Yvo de Boer, director general of the Seoul-based Global Green Growth Institute (GGGI) and former executive secretary of the UN’s Framework Convention on Climate Change (UNFCCC), talks to Blue & Green Tomorrow about the obstacles that are keeping both developing countries and the west from a low-carbon revolution.

Former global chairman of Climate Change and Sustainability Services at KPMG and UN’s climate secretary from 2006 to 2010, De Boer was able to gather political leaders at Copenhagen’s climate summit in 2009, where civil groups and NGOs rallied to demand strong commitment to curb climate change.

De Boer, now the director general of the Global Green Growth Institute, an organisation supporting developing countries to promote sustainable economic growth, speaks to Ilaria Bertini about the clean energy transition in Europe and in developing countries.

What are the main challenges that are preventing developing countries from achieving green growth?

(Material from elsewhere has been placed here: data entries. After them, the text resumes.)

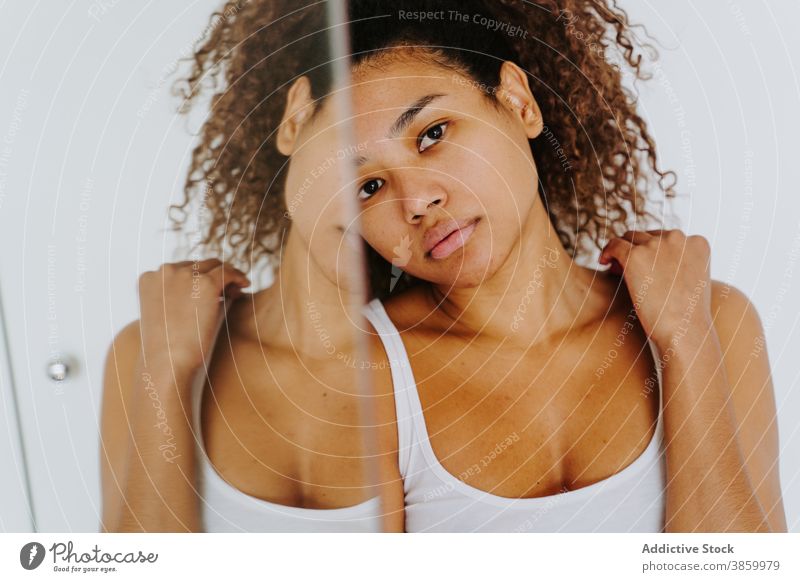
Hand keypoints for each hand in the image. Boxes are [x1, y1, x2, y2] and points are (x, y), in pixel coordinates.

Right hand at [137, 259, 250, 373]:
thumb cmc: (168, 348)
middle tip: (230, 288)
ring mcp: (184, 275)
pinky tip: (244, 285)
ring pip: (214, 265)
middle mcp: (165, 271)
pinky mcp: (205, 283)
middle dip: (214, 274)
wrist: (167, 363)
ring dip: (227, 275)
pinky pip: (227, 272)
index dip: (199, 277)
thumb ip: (183, 297)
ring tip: (237, 288)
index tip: (213, 288)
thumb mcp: (167, 315)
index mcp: (149, 278)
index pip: (180, 269)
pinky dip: (238, 276)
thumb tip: (220, 286)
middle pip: (198, 265)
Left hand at [599, 229, 713, 347]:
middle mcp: (678, 238)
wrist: (684, 330)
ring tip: (615, 268)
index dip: (652, 251)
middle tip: (624, 268)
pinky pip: (615, 244)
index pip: (667, 238)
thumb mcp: (690, 282)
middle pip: (648, 236)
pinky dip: (607, 251)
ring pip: (629, 237)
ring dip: (621, 251)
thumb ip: (676, 264)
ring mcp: (656, 245)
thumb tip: (645, 256)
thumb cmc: (687, 316)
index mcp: (697, 243)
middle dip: (636, 249)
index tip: (644, 266)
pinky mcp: (635, 255)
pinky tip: (603, 262)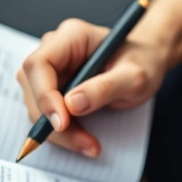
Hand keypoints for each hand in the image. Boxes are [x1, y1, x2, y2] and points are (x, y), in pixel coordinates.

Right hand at [17, 18, 168, 156]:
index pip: (39, 64)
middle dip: (53, 122)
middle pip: (34, 89)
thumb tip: (72, 105)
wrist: (147, 63)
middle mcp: (56, 51)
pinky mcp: (54, 89)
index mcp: (72, 36)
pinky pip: (47, 115)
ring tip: (90, 144)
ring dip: (59, 132)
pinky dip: (63, 133)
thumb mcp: (135, 76)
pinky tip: (85, 140)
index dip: (44, 95)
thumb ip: (105, 88)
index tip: (62, 122)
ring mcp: (52, 70)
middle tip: (84, 142)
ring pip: (37, 106)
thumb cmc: (143, 62)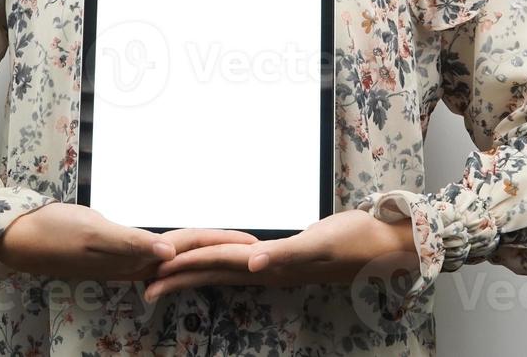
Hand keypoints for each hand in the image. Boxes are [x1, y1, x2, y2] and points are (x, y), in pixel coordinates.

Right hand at [0, 203, 259, 283]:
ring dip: (205, 249)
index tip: (254, 246)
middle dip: (223, 250)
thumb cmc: (52, 232)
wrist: (19, 237)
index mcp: (134, 259)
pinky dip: (179, 246)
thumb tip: (168, 255)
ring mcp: (126, 258)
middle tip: (257, 246)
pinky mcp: (117, 249)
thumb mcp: (91, 234)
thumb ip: (130, 244)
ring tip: (232, 245)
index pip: (189, 250)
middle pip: (189, 253)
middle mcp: (135, 262)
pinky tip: (185, 247)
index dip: (222, 246)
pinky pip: (158, 249)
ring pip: (176, 253)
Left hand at [142, 209, 417, 302]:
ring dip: (194, 272)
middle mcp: (266, 268)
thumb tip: (251, 265)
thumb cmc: (355, 242)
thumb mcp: (319, 244)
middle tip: (142, 283)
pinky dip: (221, 262)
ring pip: (223, 270)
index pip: (216, 262)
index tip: (153, 271)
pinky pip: (242, 262)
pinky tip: (214, 266)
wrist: (384, 245)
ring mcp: (274, 266)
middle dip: (177, 276)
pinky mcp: (283, 259)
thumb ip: (285, 255)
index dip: (185, 264)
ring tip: (166, 276)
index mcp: (269, 264)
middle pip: (212, 272)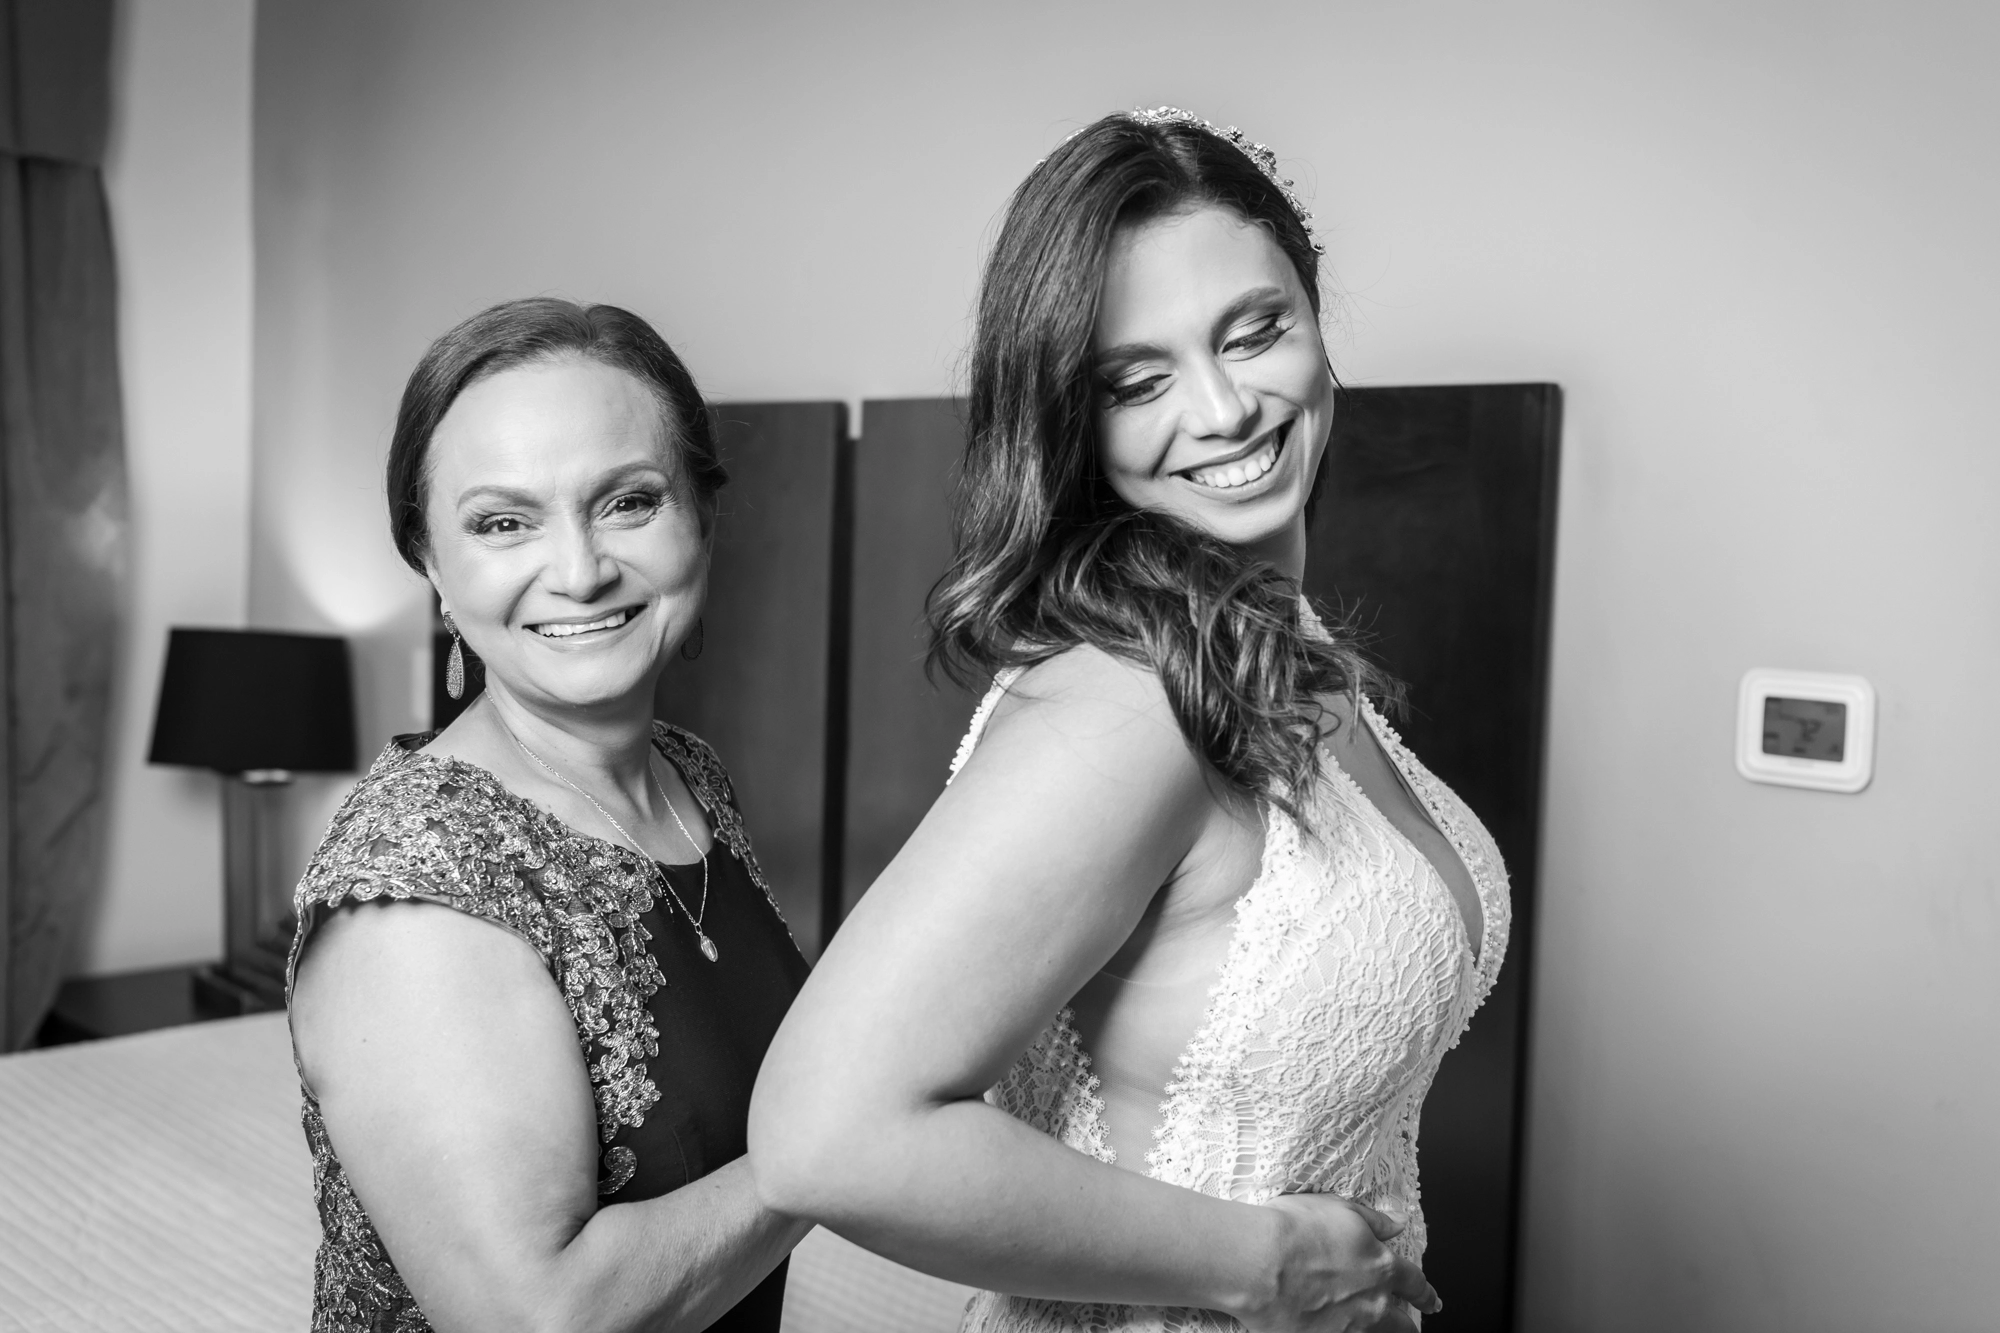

The first is that many developing countries are inclined to follow the economic growth model of  industrialisation of the West, because they have seen how it has worked for us. Secondly, many of them do not have the institutional or analytical capacity to understand how a different and more sustainable model of economic growth could be attractive for their country. A third aspect for many, but not all, developing countries is that the base of their economy is to sell natural resources, from minerals to wood or agricultural products, to other countries, so their economy is highly dependent on exports. This is why we as an institution help countries to understand where or how a more sustainable model can be attractive to them and to build the institutional capacity that allows them to assess what would be in their interest.